Sonrasında Scrum takımı bu product backloglar içersinde (burası önemli) her seferinde bir değer üretebilecek şekilde 2 veya 4 haftalık bir süre olan proje bitimine kadar tekrar eden ve Sprint adı verilen dönem içinde gerçekleştirilmek üzere görevleri alır sıralar kendi içinde dağıtır ve geliştirmeye başlar. Tüm bu işleri yöneten arkadaşa Scrum Master denir. Çok karizmatik bir ünvanı bulunan bu arkadaş takımın tüm yükünü omuzlarında taşır ,ihtiyaçları sağlar , engelleri kaldırır, gaz verir vs vs.

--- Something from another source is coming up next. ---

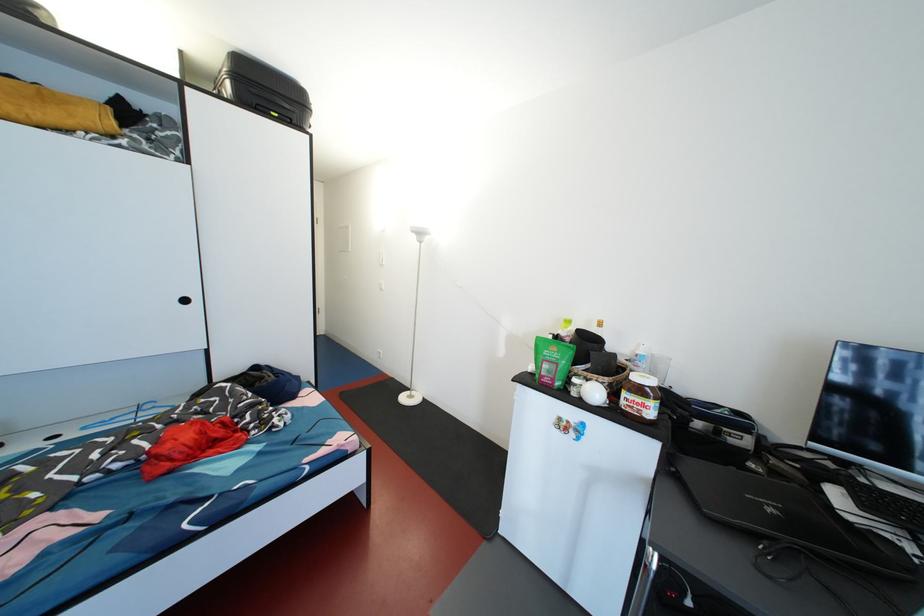
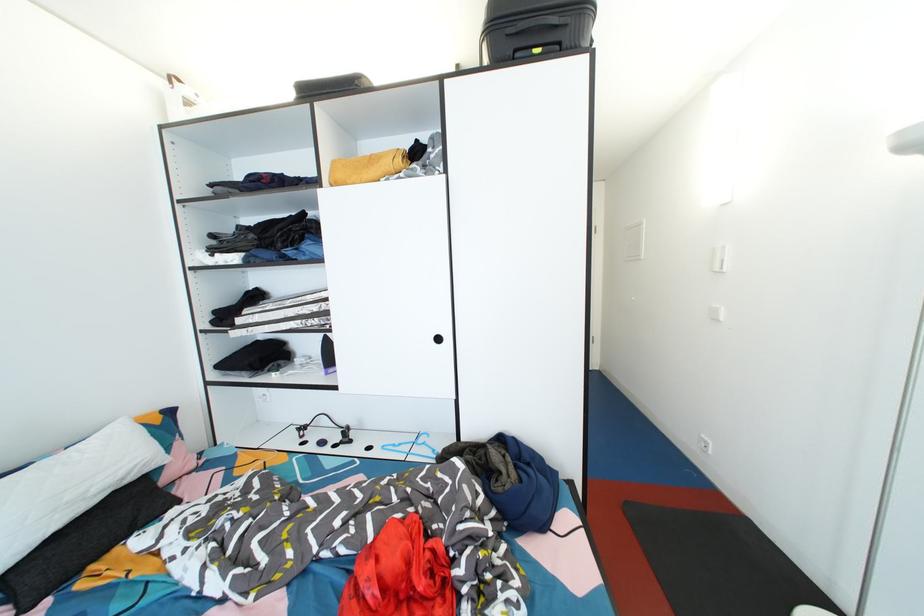
Question: The camera is either moving clockwise (left) or counter-clockwise (right) around the object. The first image is from the beginning of the video and the second image is from the end. Is the camera moving left or right when shooting the video?

Choices:
 (A) Left
 (B) Right

Answer: (B)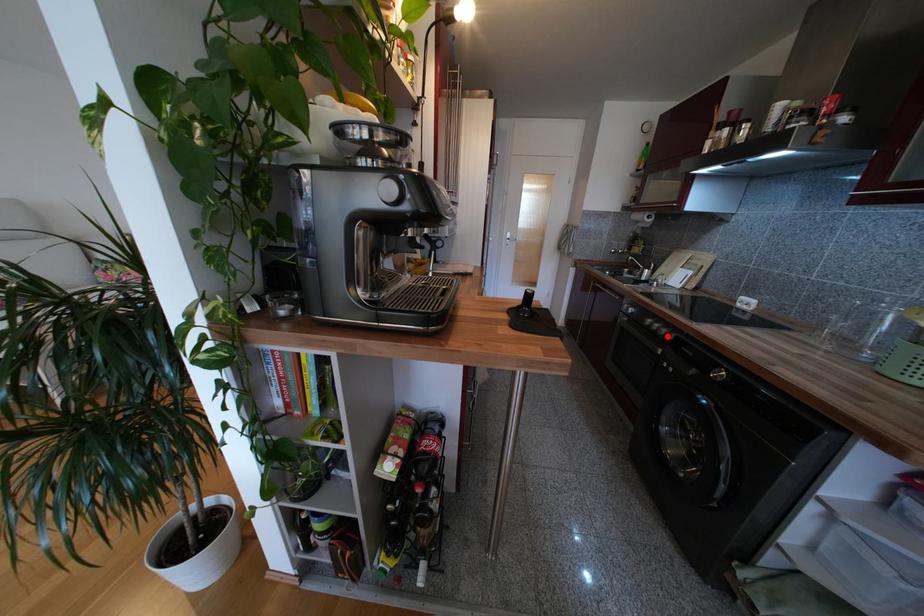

Bu takım Scrum kuralları gereği bazı seremoniler yapmak zorundadır. Mesela her sabah maksimum 15 dk süren “Ne yaptım?” “Ne yapacağım?” “Önümde engel varmı varsa neler?” sorularının kısaca cevaplandığı bir toplantı. Sonra Sprint başlamadan önce acaba hangi taskları alsakta yapsak müşteriye nasıl bir değer üretsek sorusunun tartışıldığı Sprint Review. Bir de takımın kendi içinde birbirini tebrik ,tahrik edebildiği yanlış varsa “ben nerde yanlış yaptım” şarkısının söylendiği güzel bir durum varsa ortamın şenlendiği garip bir o kadar ilk seferde adını söylemesi zor bir toplantı vardır ki oda Retrospective toplantısıdır. 🙂
Sprint başlar mutlu yazılımcılar kodlarını yazmaya başlarlar her gün birbirlerine mutluluk içinde neler yaptıklarını anlatırlar ve 2 veya 4 hafta dediğimiz sprint süresi sonunda müşteriye bir demo gösterirler bu elle tutulur gözle görülür müşterinin test etmesine olanak veren hatta ve hatta müşterinin “İyi olmuş hadi bunu Deploy edelim böylece” lafını söyletebilecek bir yazılım olmalıdır ki Scrum dediğimiz metot amacına ulaşabilsin 🙂
Scrum ı açıklayan çok güzel bir resim aşağıdaki gibidir 🙂
Peki bitti mi tabiki de bitmedi 🙂 birde son olarak bahsetmek istediğim küçük bir konu da Burn Down Chart.
Born-down chart İş sonu grafiği anlamına gelir ve Sprint sırasında takım üyeleri görevlerini yerine getirildikçe kalan iş ve yapılan iş arasındaki korelasyonu belirten bir grafik ortaya çıkar.İşte bu grafik takım üyelerine veya yöneticilerine fikir verir. Aynı zamanda takımın iş için istediği sürelerin yeterli olup olmadığı ve işin zamanında tamamlanıp tamamlanamadığı konusunda da fikir veren bir grafiktir. Adının burn down olması sanırım takımın işlerini zamanla eş değer şekilde bitirmeleri yakmaları eritmeleri vs. olabilir 🙂 Bu chart örneğinide yine aşağıdaki gibi görebilirsiniz.
Kısaca fikriniz olması açısından Agile ve Scrum ı açıkladım.